During the pandemic, prospective college students found it difficult to access testing centers. Selective colleges and universities responded by eliminating the requirement that students submit their SAT scores.
If you have a college-bound high school student, you know that they live and die by their SAT scores. In their minds, university doors are opened (or closed) based on their test scores. The pandemic created an opportunity for students to submit college applications without disclosing their SAT scores. The results were predictable.
While university enrollments dropped during the pandemic, they didn’t drop nearly as far as community college enrollments did.
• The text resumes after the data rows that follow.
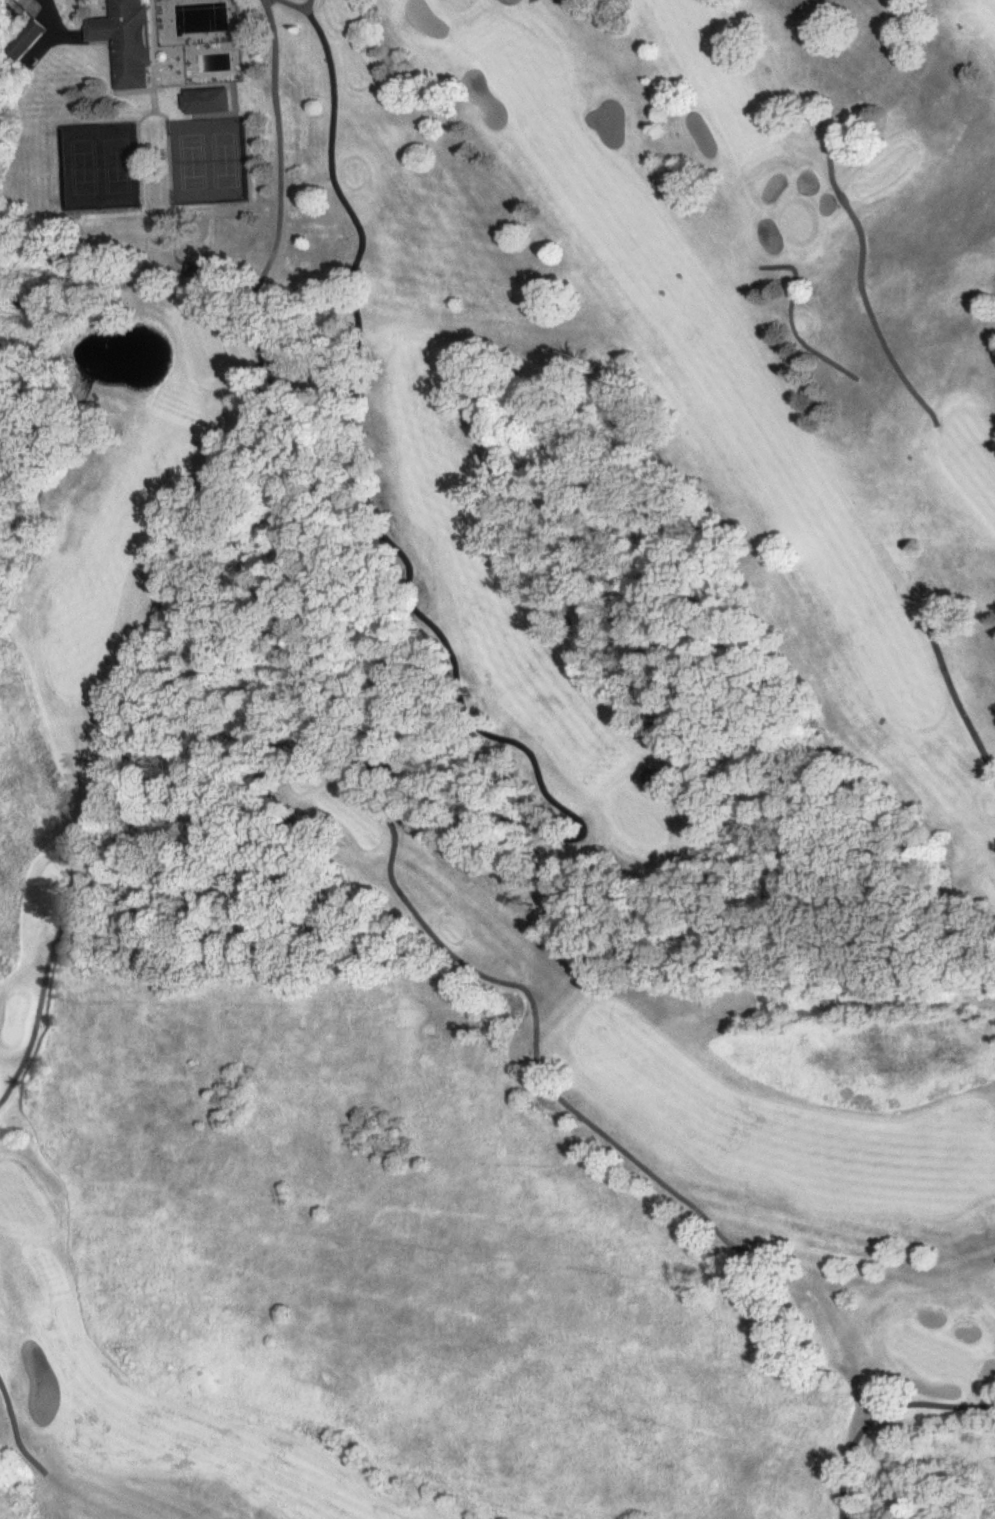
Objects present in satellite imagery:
building: (27, 41)
building: (130, 42)
building: (211, 102)
park: (206, 162)
park: (101, 168)
park: (499, 760)

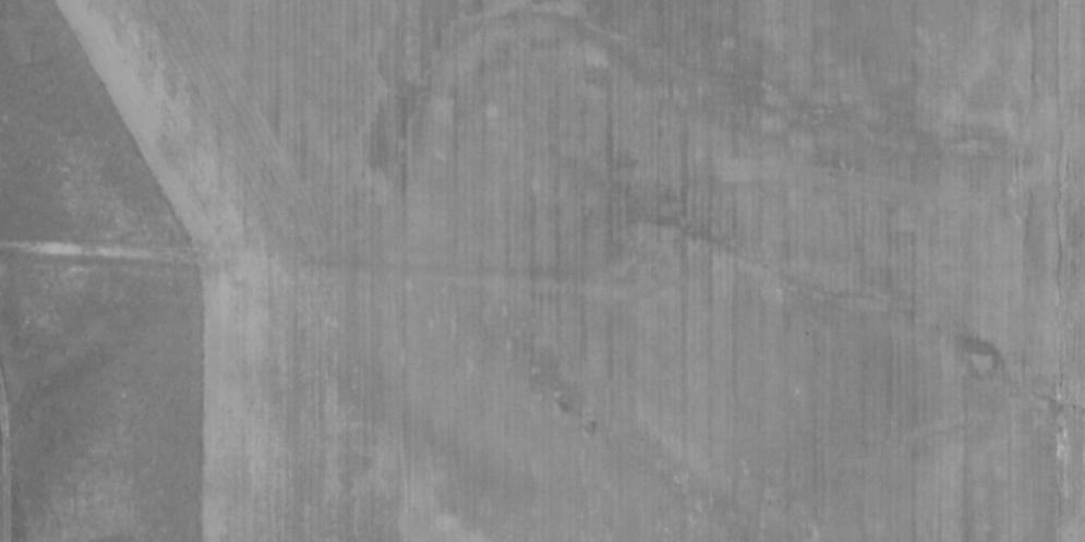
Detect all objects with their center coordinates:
crop: (626, 263)

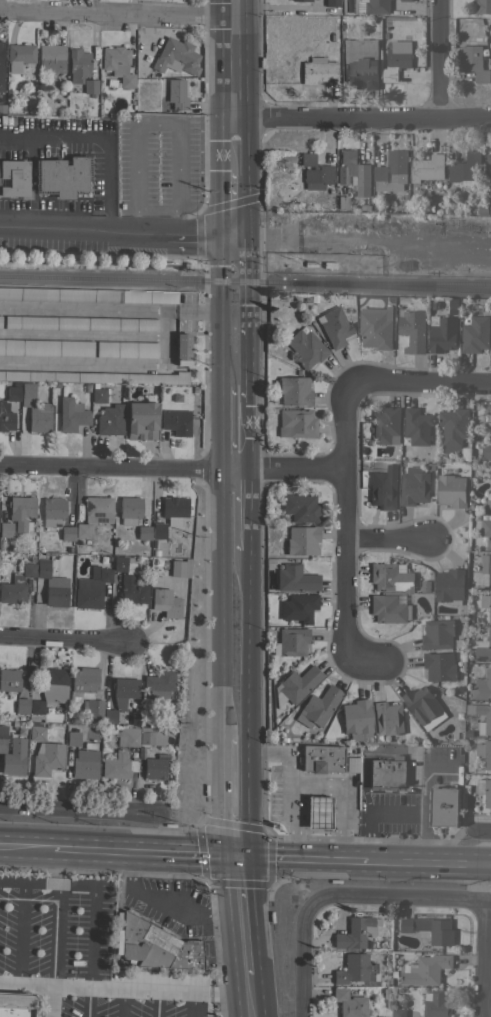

Some universities saw no significant impact from the pandemic on their application numbers or their enrollments.
Although colleges and universities promised to disregard an applicant’s SAT scores, the State of Michigan requires high school districts to print students’ SAT scores on their official transcripts. Depending on the score, that could disadvantage students during the application process. The SAT legislation proposes to remove the student’s SAT results from their official transcript in hopes of correcting any disadvantage.
SAT legislation may redirect some students
For community colleges, however, the SAT requirement may have been a blessing. If students earned a lower SAT score than they had hoped, they may have opted for community college enrollment. Now, a “bad” SAT score that remains unseen by colleges and universities may advantage students, but disadvantages community colleges.
No one is certain when colleges and universities may return to their pre-pandemic application processes. Until that time, universities’ relaxed admissions standards may make the “community college transfer” strategy unnecessary.
This puts additional pressure on community colleges to locate and recruit more students for whom their SAT scores are immaterial. This means finding more students from different demographic groups to fill classes.
Fortunately, Michigan almost always has a large collection of unemployed and underemployed workers. The pending SAT legislation may draw students away from community colleges, but it also opens opportunities to recruit more non-traditional students.
Statistics show that a large percentage of Washtenaw County high school graduates will enroll at WCC within five years of graduation. Rather than focusing on the number of students enrolling immediately after high school, WCC should increase its efforts to return the area’s unemployed and underemployed individuals to the workforce.